Auteur : Yoko Ogawa
Genre : Nouvelle
Éditions : Actes Sud
Collection : Babel
Publication : 31
août 2005
Pages : 152 pages
Prix : 6,60 euros
Résumé
Une jeune femme vient de confier sa grand-mère
à une institution médicalisée. Aujourd'hui devenue totalement dépendante,
silencieuse et immobile, la vieille dame semble peu à peu s'effacer de toute
réalité. Dans la mémoire et l'inconscient de sa petite fille, la solitude est
immense...
Une jeune fille vient d'apprendre que son frère
est malade, qu'il doit passer les derniers mois de sa vie à l’hôpital. Jour
après jour elle lui rendra visite. De jour en jour leur intimité, la qualité de
leur relation va s'intensifier pour devenir le centre de leur existence. Dans
la quiétude de la chambre blanche, le temps passe au rythme des saisons...

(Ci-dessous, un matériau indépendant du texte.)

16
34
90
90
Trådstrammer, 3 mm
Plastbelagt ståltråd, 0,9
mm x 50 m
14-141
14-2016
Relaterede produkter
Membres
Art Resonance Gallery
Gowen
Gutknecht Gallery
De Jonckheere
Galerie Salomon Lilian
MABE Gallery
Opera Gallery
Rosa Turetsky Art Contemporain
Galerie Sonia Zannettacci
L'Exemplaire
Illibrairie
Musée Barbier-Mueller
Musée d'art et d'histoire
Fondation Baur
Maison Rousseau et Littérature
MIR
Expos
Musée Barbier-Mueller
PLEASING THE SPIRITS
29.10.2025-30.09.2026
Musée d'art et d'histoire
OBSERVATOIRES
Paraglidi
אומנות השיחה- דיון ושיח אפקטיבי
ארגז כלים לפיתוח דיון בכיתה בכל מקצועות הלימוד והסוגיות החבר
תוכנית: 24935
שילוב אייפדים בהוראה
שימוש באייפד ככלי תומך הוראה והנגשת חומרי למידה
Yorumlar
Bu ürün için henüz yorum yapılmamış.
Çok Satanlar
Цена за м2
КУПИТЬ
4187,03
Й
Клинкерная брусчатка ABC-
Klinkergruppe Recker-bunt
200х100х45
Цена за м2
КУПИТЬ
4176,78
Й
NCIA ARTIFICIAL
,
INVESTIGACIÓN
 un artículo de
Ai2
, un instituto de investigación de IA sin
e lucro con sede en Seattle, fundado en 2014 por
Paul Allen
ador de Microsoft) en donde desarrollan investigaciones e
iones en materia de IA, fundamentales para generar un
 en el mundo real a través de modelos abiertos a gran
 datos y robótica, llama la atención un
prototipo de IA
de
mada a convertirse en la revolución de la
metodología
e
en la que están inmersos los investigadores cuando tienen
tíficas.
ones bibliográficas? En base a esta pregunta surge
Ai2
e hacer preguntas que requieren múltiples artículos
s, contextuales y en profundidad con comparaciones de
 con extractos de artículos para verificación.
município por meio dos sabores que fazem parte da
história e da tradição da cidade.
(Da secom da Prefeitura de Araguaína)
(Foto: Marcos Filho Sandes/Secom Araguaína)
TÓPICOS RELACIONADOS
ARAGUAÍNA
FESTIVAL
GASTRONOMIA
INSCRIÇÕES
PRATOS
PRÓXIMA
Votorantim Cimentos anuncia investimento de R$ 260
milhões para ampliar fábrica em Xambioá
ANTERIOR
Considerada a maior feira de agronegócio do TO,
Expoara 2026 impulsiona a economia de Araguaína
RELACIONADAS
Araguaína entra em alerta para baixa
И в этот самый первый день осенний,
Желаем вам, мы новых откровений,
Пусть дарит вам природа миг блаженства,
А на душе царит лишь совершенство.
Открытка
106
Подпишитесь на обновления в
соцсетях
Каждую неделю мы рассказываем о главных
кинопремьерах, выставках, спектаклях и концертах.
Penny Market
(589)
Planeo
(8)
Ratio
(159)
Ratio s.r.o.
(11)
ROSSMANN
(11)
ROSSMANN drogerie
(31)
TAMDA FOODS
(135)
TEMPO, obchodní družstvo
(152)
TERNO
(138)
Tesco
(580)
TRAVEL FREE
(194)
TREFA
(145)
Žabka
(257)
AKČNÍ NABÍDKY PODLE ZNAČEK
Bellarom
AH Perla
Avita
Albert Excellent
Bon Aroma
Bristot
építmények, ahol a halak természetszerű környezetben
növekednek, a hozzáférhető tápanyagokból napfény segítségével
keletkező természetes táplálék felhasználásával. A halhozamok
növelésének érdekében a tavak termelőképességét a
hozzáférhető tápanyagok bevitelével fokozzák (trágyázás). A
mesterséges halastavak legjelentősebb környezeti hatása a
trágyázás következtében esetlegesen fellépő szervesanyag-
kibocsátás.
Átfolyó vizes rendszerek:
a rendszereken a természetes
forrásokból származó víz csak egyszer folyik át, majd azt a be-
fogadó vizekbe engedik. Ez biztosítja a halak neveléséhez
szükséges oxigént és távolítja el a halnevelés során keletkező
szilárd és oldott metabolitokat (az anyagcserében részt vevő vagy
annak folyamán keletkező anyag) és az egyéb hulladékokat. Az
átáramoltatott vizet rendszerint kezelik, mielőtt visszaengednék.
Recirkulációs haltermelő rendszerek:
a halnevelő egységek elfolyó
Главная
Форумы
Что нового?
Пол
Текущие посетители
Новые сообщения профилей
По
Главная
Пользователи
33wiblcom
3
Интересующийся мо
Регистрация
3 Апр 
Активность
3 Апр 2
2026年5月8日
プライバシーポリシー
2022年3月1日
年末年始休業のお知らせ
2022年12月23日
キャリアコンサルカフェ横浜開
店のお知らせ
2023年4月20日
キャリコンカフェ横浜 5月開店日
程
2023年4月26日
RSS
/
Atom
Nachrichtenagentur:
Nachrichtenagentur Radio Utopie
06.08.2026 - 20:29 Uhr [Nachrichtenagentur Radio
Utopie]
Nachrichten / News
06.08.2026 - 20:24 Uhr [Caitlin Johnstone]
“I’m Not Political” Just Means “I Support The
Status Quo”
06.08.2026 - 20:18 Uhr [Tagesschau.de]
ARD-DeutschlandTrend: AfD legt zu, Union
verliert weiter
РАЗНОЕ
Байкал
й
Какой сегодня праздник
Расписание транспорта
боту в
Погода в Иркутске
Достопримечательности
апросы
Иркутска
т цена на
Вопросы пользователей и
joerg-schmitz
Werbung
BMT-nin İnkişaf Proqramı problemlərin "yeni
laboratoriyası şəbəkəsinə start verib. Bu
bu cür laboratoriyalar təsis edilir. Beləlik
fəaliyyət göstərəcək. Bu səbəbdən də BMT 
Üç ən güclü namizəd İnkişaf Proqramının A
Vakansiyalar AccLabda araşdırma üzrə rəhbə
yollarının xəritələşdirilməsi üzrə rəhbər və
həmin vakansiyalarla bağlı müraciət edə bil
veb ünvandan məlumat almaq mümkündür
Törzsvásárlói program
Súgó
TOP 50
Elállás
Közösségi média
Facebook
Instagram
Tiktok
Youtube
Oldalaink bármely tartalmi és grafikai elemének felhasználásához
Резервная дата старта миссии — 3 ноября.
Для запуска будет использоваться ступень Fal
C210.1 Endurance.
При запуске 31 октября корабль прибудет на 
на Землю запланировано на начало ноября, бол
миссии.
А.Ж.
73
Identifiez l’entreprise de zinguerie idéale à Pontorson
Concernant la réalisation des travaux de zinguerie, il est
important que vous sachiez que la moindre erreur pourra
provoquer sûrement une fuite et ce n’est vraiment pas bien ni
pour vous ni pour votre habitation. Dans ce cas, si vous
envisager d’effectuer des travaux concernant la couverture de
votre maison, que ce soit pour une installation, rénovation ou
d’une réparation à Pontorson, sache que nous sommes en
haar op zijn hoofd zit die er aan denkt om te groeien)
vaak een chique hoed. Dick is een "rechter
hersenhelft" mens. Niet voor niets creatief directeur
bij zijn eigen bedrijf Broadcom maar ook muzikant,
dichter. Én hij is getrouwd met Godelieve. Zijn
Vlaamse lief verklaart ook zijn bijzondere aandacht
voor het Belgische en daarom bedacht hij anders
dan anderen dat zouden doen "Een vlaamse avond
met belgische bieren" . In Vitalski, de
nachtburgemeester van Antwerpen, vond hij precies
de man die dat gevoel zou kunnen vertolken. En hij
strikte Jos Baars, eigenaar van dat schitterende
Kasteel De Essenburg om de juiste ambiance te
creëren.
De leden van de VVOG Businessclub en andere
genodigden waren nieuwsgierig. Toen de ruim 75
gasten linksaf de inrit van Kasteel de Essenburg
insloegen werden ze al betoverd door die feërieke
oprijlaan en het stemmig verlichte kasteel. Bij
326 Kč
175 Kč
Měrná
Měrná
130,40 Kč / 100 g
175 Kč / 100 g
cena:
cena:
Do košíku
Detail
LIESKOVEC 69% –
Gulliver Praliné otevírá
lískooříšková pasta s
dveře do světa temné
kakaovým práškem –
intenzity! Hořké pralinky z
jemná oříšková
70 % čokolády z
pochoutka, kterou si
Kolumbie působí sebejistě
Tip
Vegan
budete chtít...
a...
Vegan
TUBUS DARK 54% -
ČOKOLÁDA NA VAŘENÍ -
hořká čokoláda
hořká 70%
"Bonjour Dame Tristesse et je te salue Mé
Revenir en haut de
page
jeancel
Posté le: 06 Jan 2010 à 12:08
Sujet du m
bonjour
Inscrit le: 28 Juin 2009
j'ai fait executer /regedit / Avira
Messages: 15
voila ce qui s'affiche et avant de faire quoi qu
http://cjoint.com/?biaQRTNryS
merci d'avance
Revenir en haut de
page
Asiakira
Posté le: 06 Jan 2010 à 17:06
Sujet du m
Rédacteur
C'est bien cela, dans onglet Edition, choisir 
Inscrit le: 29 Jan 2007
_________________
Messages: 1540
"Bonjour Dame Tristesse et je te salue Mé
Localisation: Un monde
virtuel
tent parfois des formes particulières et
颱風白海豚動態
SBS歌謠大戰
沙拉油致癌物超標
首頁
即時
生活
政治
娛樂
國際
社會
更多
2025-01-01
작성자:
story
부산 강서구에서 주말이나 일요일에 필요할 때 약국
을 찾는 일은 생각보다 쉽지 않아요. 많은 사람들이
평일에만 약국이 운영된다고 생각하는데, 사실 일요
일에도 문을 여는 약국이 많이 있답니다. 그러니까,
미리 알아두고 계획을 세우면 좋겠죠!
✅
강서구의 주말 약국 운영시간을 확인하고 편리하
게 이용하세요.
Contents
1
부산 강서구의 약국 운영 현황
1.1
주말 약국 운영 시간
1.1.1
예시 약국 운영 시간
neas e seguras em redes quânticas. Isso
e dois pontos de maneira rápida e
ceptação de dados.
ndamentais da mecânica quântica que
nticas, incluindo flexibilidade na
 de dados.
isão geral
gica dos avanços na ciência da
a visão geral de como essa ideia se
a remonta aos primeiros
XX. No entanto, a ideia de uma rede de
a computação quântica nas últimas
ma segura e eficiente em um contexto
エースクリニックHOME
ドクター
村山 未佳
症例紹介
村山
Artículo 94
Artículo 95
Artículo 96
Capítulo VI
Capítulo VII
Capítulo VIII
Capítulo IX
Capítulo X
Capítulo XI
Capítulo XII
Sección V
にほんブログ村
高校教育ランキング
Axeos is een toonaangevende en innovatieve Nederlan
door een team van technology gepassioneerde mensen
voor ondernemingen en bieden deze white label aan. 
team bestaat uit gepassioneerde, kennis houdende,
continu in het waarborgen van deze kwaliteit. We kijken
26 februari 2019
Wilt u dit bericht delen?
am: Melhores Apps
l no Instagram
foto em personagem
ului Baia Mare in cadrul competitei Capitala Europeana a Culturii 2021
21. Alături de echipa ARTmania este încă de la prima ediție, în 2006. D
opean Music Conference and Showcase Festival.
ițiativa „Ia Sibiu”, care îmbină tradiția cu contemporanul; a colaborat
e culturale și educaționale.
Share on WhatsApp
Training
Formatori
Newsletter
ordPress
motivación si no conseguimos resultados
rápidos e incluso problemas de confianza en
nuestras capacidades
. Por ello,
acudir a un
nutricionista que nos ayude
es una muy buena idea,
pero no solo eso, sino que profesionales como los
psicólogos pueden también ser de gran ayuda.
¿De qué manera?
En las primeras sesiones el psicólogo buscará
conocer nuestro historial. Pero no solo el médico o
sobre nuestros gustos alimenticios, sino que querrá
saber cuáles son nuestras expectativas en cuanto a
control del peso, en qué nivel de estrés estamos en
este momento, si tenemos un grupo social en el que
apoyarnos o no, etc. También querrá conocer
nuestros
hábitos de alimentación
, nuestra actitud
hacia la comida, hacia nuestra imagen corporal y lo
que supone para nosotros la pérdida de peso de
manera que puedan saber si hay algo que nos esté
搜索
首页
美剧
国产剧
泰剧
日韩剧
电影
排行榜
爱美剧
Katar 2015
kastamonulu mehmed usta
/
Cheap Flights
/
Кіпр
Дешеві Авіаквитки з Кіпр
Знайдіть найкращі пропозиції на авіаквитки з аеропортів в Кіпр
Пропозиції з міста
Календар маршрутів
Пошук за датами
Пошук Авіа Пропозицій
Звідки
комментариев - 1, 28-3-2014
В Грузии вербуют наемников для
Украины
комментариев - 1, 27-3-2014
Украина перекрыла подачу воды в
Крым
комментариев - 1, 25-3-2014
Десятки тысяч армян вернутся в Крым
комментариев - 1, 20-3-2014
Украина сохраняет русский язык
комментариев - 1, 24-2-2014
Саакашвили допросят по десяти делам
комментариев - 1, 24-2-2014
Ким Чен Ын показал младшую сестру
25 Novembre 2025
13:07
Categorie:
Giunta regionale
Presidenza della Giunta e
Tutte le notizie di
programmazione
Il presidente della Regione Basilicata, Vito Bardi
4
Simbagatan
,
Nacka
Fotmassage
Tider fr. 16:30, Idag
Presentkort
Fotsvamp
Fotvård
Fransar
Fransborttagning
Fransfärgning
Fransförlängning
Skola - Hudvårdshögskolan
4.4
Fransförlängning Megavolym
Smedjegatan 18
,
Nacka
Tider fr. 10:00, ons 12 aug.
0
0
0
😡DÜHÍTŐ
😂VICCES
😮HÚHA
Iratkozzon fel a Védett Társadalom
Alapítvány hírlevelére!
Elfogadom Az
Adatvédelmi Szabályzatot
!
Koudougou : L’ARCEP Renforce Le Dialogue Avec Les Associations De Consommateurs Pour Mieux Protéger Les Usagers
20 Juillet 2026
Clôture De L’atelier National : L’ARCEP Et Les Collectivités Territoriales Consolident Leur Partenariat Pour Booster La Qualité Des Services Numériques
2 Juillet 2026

Dans ces nouvelles écrites en 1989, Yôko Ogawa
n'évoque pas simplement la douleur de la mort ou la violence de la maladie,
elle explore déjà ce sas très particulier, ce passage de la vie à l'absence qui
génère un accomplissement des sentiments parfois incomparable avant de venir
s'inscrire dans la mémoire.
Avis
de Marie
Ayant décidé depuis cet été de m’intéresser
davantage à la littérature asiatique et plus
particulièrement japonaise, j’ai commencé
avec quelques petites œuvres. J’ai donc découvert le style et l’écriture de
Yoko Ogawa avec ses deux petites nouvelles
écrites en 1989. Que dire si ce n’est que j’ai été quelque peu déroutée ?
Cet ouvrage comporte deux nouvelles. La
première est Une parfaite chambre de
malade qui nous fait suivre le quotidien d’une jeune femme dont le frère
est très malade. Devant passer les derniers mois de sa vie à l’hôpital, le
jeune homme va voir sa sœur réorganiser complètement sa vie afin d’être auprès
de lui chaque instant. Dans la seconde, La
désagrégation du papillon, nous suivons à nouveau le quotidien d’une jeune
femme dont la grand-mère est malade.